The Irish director was born in Shanghai and started his film career as a screenwriter in England in the ’30s. He turned to directing after the war, quickly gaining fame for the artsy “Corridor of Mirrors” (1948). “The Red Beret” (1954) was the first of several pictures he directed for Cubby Broccoli at Warwick. Broccoli convinced partner Harry Saltzman that Young was the director to bring James Bond to the screen in “Dr. No.”


Young was praised for the modestly budgeted film’s then innovative look, a quick-cut tempo that was favorably compared to television commercials. He also took credit for the knowing humor that sent up the whole enterprise, engaging peevish critics as well as the audience, and for polishing the rough-hewn Sean Connery into a man who could impersonate the tastefully snobbish Bond.

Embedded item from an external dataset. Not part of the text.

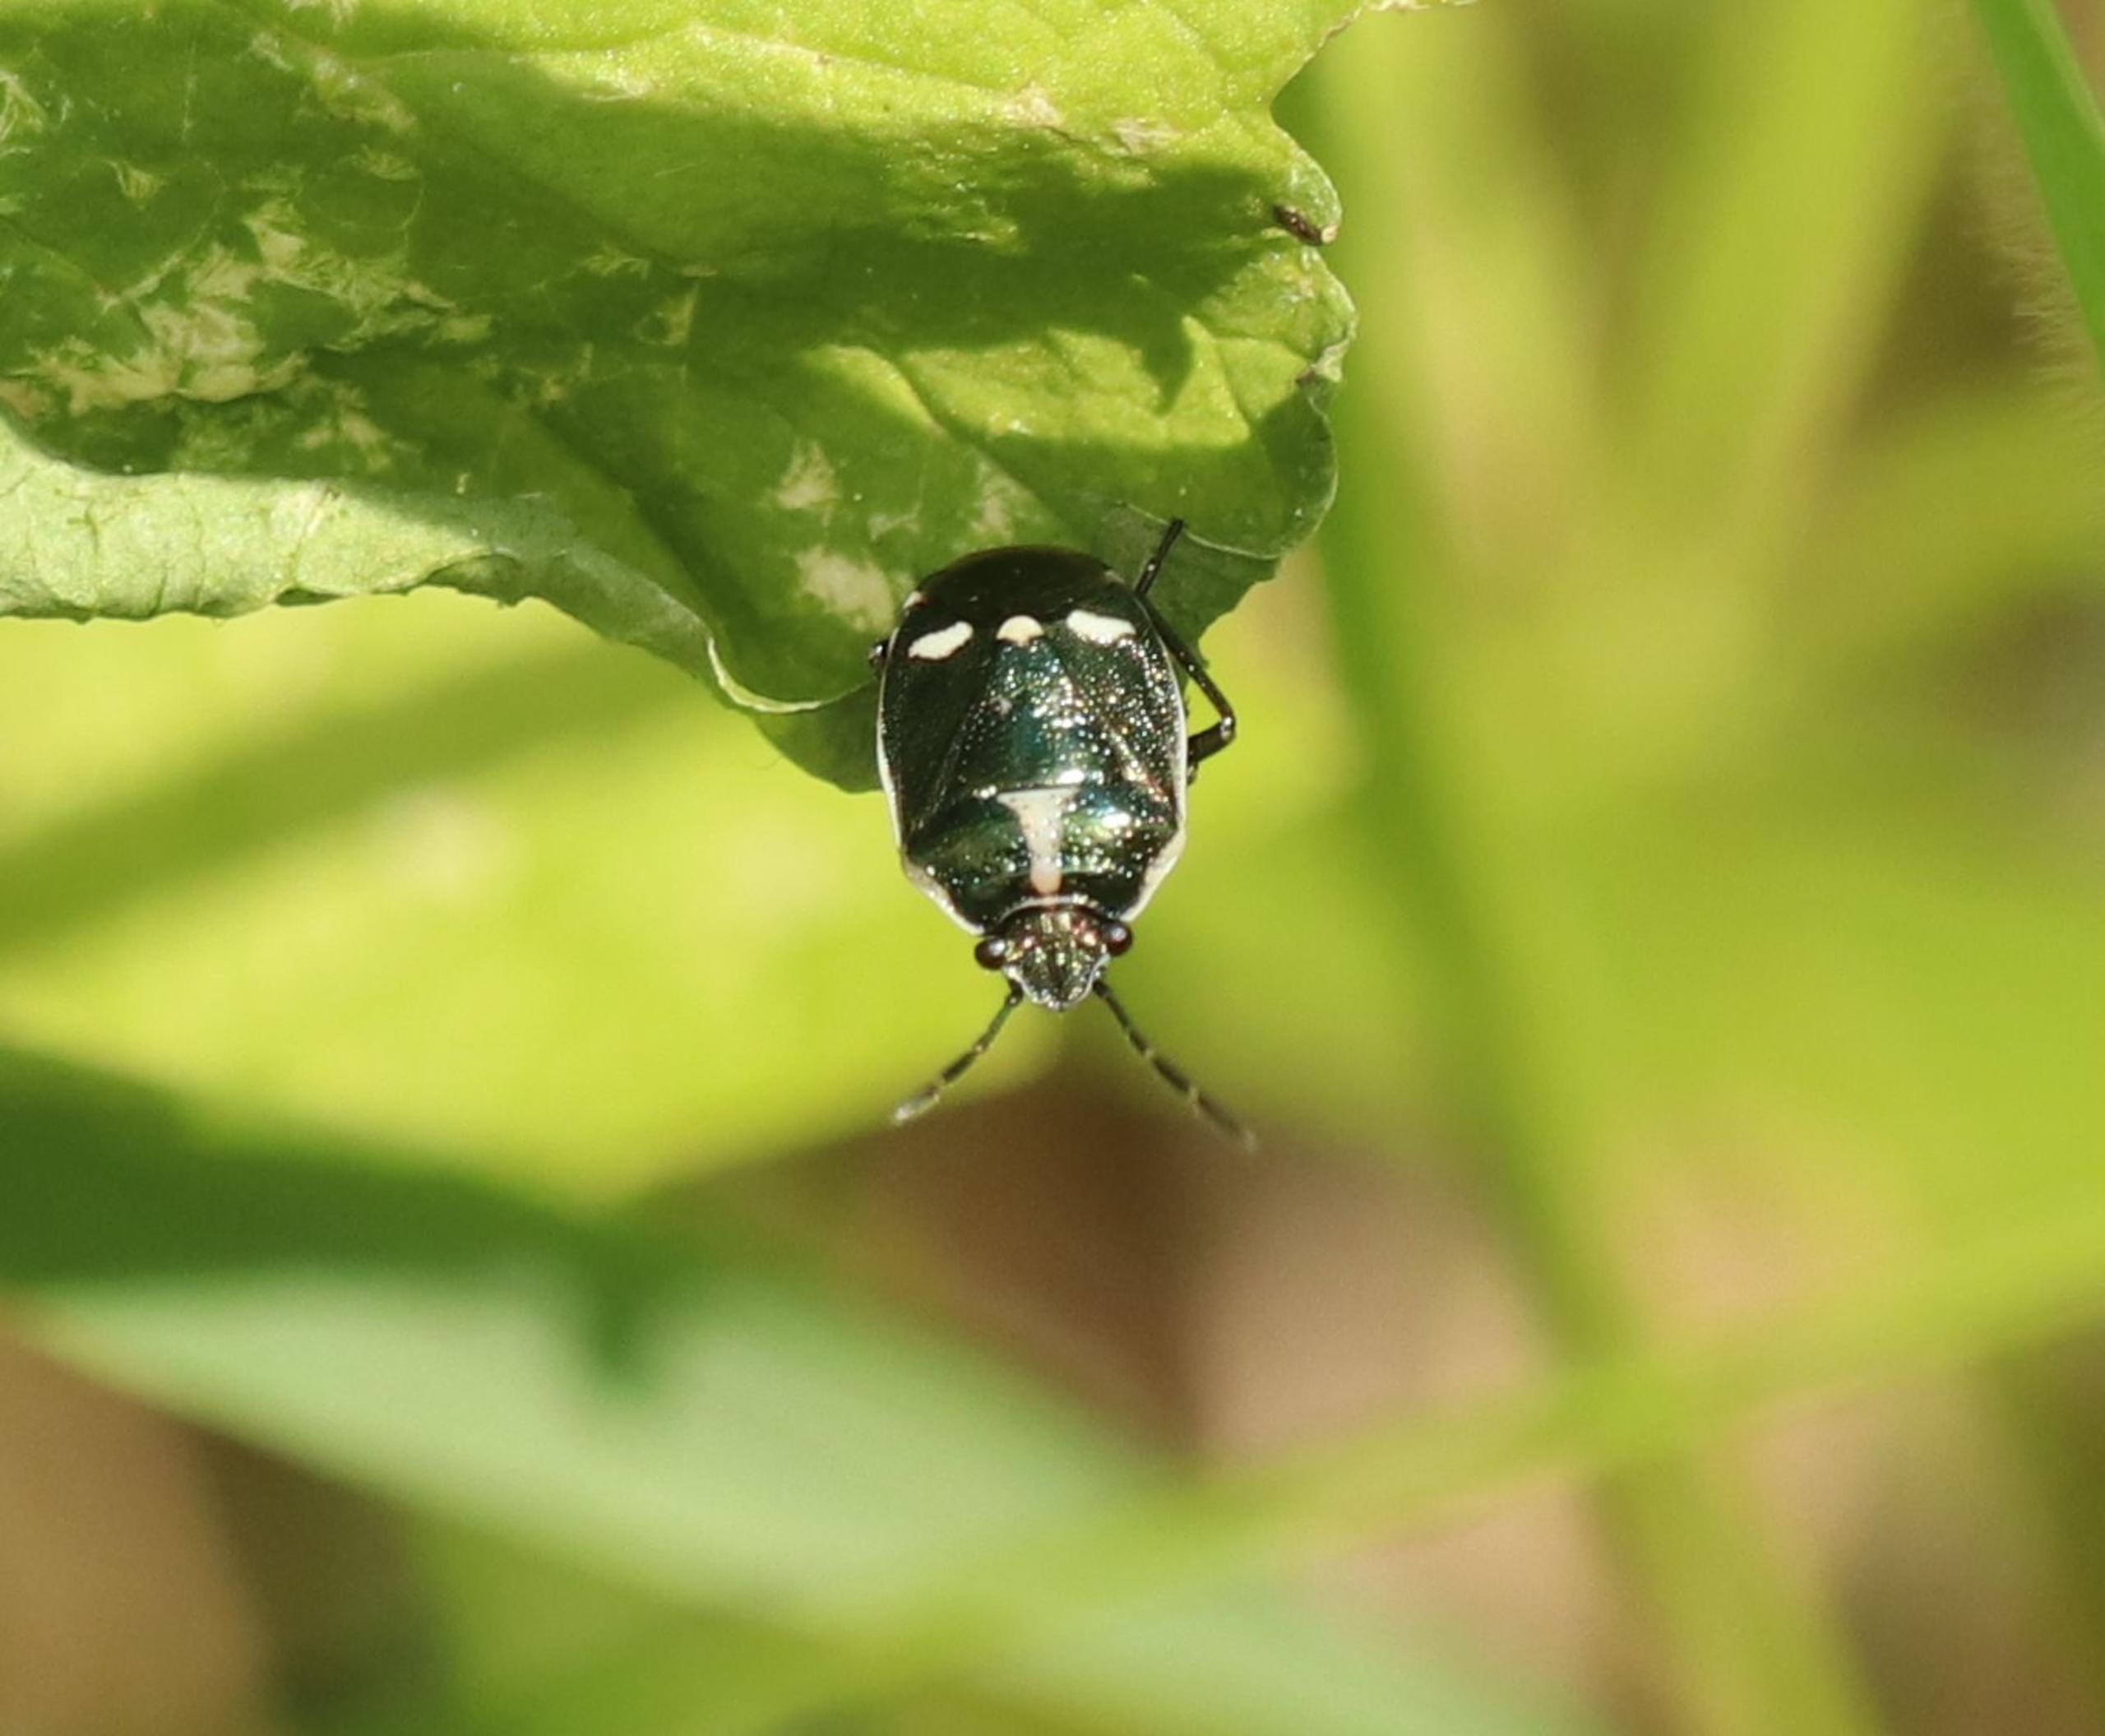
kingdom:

Young raised the Bond style to a higher level in “From Russia With Love,” then decided he’d had enough of 007 after some pre-production work on “Goldfinger” (other stories have him leaving after Saltzman and Broccoli refused to give him a percentage of the profits). He directed “The Amorous Adventures of Moll Flanders” but then returned to Bond for “Thunderball.”


Young remarked that he directed the first, the best (“From Russia With Love”) and the most successful (“Thunderball”) of the Bonds. His pictures following “Thunderball” include “Triple Cross,” “Wait Until Dark,” “Mayerling,” “The Valachi Papers,” “Inchon” and “The Jigsaw Man.”